Although I don’t suspect that these posts will always go in order, I wanted to start with President Nelson’s first talk as an Apostle called appropriately enough Call to the Holy Apostleship

President Nelson apparently did not know about his call until the Saturday of General Conference. This must have been a major shock for him. But he had been prepared for his call through a lifetime of service.

His first talk as an Apostle was brief, but two themes stood out to me. The first is at the heart of Sister Nelson’s invitation and the origin for this project:

“I have implicit faith in the Lord and in His prophets. I have learned not to put question marks but to use exclamation points when calls are issued through inspired channels of priesthood government.”

For President Nelson these were not idle words. Anyone who has studied his life would be aware of countless instances where he followed the advice and counsel of the Lord’s Prophet and Apostles, from choosing to stay in Utah rather than to pursue a lucrative and prestigious position at the University of Chicago, to learning Mandarin based on a prompting that he received from a talk by President Kimball about the need for members to learn more about the Chinese people and language. President Nelson has throughout his life truly exemplified his invitation to put exclamation marks rather than question marks after what a prophet teaches.

How often do I put question marks up rather than exclamation marks? How often do I look for excuses not to do what I am taught? How often do I think that I am the exception to the rule? How often do I put off or forget about a prompting I have received while listening to the Prophet or one of the Apostles. Looking at the life of President Nelson makes me want to recommit myself to not just listening but to hearkening and doing.

On a related note, I love what President Nelson declared: “Today, I reaffirm that promise, to give all I have to the building of the kingdom of God on the earth.

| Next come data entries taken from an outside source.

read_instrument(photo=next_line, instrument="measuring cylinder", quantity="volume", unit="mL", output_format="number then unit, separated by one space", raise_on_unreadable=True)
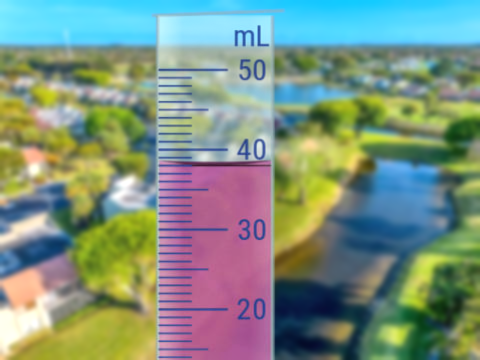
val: 38 mL
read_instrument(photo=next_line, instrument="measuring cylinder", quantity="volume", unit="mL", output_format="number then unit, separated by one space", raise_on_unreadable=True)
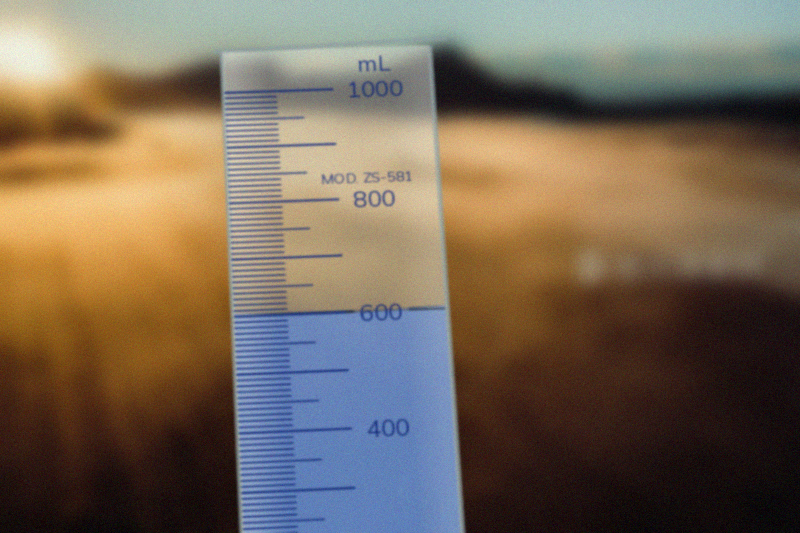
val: 600 mL
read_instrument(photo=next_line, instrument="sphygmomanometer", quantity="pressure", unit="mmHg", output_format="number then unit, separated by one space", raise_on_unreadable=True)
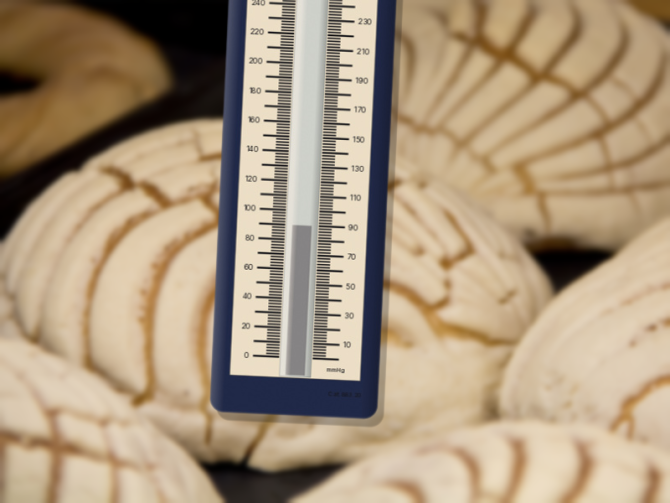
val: 90 mmHg
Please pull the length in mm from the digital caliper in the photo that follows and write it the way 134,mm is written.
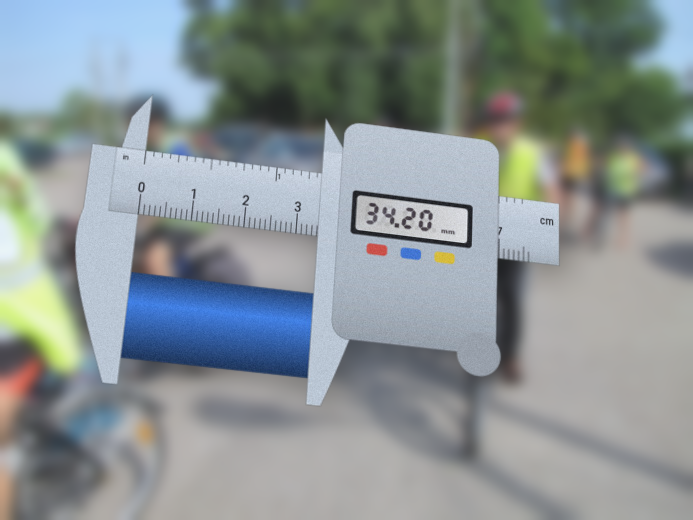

In accepting this call, knowing that challenges, charges, and keys will be conferred and that buffetings will likewise come, I commit my effort, my energy, and my all.”

Watching him still serving the Lord decades later as his Prophet inspires me to want to serve with all my heart, might, mind, and strength. How often do I withold “my effort, my energy, and my all?” How often do I go through the motions on preparing a lesson or in ministering or in parenting? I want to be whole souled dedicated to building the Kingdom of God in myself, my family, my Ward, and my community.